*Extracted data entries*:
──────────────────────────────
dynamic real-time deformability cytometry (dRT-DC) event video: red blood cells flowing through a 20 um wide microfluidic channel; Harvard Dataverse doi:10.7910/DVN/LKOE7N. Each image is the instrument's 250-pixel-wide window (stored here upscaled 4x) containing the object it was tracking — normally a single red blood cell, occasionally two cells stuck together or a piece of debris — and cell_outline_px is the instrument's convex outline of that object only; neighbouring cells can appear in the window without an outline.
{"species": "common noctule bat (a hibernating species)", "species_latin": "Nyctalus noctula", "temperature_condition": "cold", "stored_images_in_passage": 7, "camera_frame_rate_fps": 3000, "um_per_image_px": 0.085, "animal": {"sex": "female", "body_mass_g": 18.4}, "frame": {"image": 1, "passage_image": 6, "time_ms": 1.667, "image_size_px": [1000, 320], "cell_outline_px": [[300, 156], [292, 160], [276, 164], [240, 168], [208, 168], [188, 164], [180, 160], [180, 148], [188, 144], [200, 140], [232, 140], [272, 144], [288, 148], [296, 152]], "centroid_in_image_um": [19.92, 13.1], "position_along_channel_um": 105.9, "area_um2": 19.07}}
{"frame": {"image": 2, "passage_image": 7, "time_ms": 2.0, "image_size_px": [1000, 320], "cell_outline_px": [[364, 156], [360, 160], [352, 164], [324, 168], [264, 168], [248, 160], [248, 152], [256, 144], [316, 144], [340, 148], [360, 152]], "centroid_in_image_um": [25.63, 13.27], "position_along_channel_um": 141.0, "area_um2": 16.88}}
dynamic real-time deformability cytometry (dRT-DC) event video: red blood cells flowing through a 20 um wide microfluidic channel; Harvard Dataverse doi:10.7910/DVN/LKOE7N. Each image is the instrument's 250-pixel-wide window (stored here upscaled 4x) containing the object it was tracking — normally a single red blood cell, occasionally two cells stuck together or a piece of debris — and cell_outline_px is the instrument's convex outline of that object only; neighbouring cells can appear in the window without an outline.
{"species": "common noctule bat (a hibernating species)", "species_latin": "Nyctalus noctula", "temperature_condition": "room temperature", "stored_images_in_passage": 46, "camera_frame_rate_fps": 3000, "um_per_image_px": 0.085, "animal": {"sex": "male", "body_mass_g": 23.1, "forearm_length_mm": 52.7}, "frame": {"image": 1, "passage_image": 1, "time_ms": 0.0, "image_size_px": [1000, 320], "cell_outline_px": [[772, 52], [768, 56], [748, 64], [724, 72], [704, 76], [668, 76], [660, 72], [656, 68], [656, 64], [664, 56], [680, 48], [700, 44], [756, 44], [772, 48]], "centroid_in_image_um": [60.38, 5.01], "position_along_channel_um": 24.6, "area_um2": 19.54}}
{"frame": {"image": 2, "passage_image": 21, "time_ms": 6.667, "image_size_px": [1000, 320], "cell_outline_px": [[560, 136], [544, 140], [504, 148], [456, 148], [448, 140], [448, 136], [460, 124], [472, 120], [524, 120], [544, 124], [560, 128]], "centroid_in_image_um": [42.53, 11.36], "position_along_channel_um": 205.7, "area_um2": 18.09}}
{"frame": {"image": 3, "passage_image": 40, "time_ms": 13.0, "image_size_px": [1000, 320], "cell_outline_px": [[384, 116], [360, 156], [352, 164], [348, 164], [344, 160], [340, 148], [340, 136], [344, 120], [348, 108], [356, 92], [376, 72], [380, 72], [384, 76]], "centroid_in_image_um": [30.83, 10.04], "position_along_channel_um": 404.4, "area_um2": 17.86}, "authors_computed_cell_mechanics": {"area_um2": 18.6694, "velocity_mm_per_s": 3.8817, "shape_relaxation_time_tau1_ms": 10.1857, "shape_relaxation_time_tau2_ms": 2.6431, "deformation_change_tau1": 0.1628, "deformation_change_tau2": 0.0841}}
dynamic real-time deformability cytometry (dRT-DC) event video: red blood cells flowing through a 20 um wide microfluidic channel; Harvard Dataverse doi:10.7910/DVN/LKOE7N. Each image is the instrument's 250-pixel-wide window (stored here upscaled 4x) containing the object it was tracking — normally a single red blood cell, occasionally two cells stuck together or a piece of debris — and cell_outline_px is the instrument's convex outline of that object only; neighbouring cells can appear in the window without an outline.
──────────────────────────────
*Written exercise*: Give every line of the material again, exactly as it reads.

*Solution*:
dynamic real-time deformability cytometry (dRT-DC) event video: red blood cells flowing through a 20 um wide microfluidic channel; Harvard Dataverse doi:10.7910/DVN/LKOE7N. Each image is the instrument's 250-pixel-wide window (stored here upscaled 4x) containing the object it was tracking — normally a single red blood cell, occasionally two cells stuck together or a piece of debris — and cell_outline_px is the instrument's convex outline of that object only; neighbouring cells can appear in the window without an outline.
{"species": "common noctule bat (a hibernating species)", "species_latin": "Nyctalus noctula", "temperature_condition": "cold", "stored_images_in_passage": 7, "camera_frame_rate_fps": 3000, "um_per_image_px": 0.085, "animal": {"sex": "female", "body_mass_g": 18.4}, "frame": {"image": 1, "passage_image": 6, "time_ms": 1.667, "image_size_px": [1000, 320], "cell_outline_px": [[300, 156], [292, 160], [276, 164], [240, 168], [208, 168], [188, 164], [180, 160], [180, 148], [188, 144], [200, 140], [232, 140], [272, 144], [288, 148], [296, 152]], "centroid_in_image_um": [19.92, 13.1], "position_along_channel_um": 105.9, "area_um2": 19.07}}
{"frame": {"image": 2, "passage_image": 7, "time_ms": 2.0, "image_size_px": [1000, 320], "cell_outline_px": [[364, 156], [360, 160], [352, 164], [324, 168], [264, 168], [248, 160], [248, 152], [256, 144], [316, 144], [340, 148], [360, 152]], "centroid_in_image_um": [25.63, 13.27], "position_along_channel_um": 141.0, "area_um2": 16.88}}
dynamic real-time deformability cytometry (dRT-DC) event video: red blood cells flowing through a 20 um wide microfluidic channel; Harvard Dataverse doi:10.7910/DVN/LKOE7N. Each image is the instrument's 250-pixel-wide window (stored here upscaled 4x) containing the object it was tracking — normally a single red blood cell, occasionally two cells stuck together or a piece of debris — and cell_outline_px is the instrument's convex outline of that object only; neighbouring cells can appear in the window without an outline.
{"species": "common noctule bat (a hibernating species)", "species_latin": "Nyctalus noctula", "temperature_condition": "room temperature", "stored_images_in_passage": 46, "camera_frame_rate_fps": 3000, "um_per_image_px": 0.085, "animal": {"sex": "male", "body_mass_g": 23.1, "forearm_length_mm": 52.7}, "frame": {"image": 1, "passage_image": 1, "time_ms": 0.0, "image_size_px": [1000, 320], "cell_outline_px": [[772, 52], [768, 56], [748, 64], [724, 72], [704, 76], [668, 76], [660, 72], [656, 68], [656, 64], [664, 56], [680, 48], [700, 44], [756, 44], [772, 48]], "centroid_in_image_um": [60.38, 5.01], "position_along_channel_um": 24.6, "area_um2": 19.54}}
{"frame": {"image": 2, "passage_image": 21, "time_ms": 6.667, "image_size_px": [1000, 320], "cell_outline_px": [[560, 136], [544, 140], [504, 148], [456, 148], [448, 140], [448, 136], [460, 124], [472, 120], [524, 120], [544, 124], [560, 128]], "centroid_in_image_um": [42.53, 11.36], "position_along_channel_um": 205.7, "area_um2": 18.09}}
{"frame": {"image": 3, "passage_image": 40, "time_ms": 13.0, "image_size_px": [1000, 320], "cell_outline_px": [[384, 116], [360, 156], [352, 164], [348, 164], [344, 160], [340, 148], [340, 136], [344, 120], [348, 108], [356, 92], [376, 72], [380, 72], [384, 76]], "centroid_in_image_um": [30.83, 10.04], "position_along_channel_um": 404.4, "area_um2": 17.86}, "authors_computed_cell_mechanics": {"area_um2": 18.6694, "velocity_mm_per_s": 3.8817, "shape_relaxation_time_tau1_ms": 10.1857, "shape_relaxation_time_tau2_ms": 2.6431, "deformation_change_tau1": 0.1628, "deformation_change_tau2": 0.0841}}
dynamic real-time deformability cytometry (dRT-DC) event video: red blood cells flowing through a 20 um wide microfluidic channel; Harvard Dataverse doi:10.7910/DVN/LKOE7N. Each image is the instrument's 250-pixel-wide window (stored here upscaled 4x) containing the object it was tracking — normally a single red blood cell, occasionally two cells stuck together or a piece of debris — and cell_outline_px is the instrument's convex outline of that object only; neighbouring cells can appear in the window without an outline.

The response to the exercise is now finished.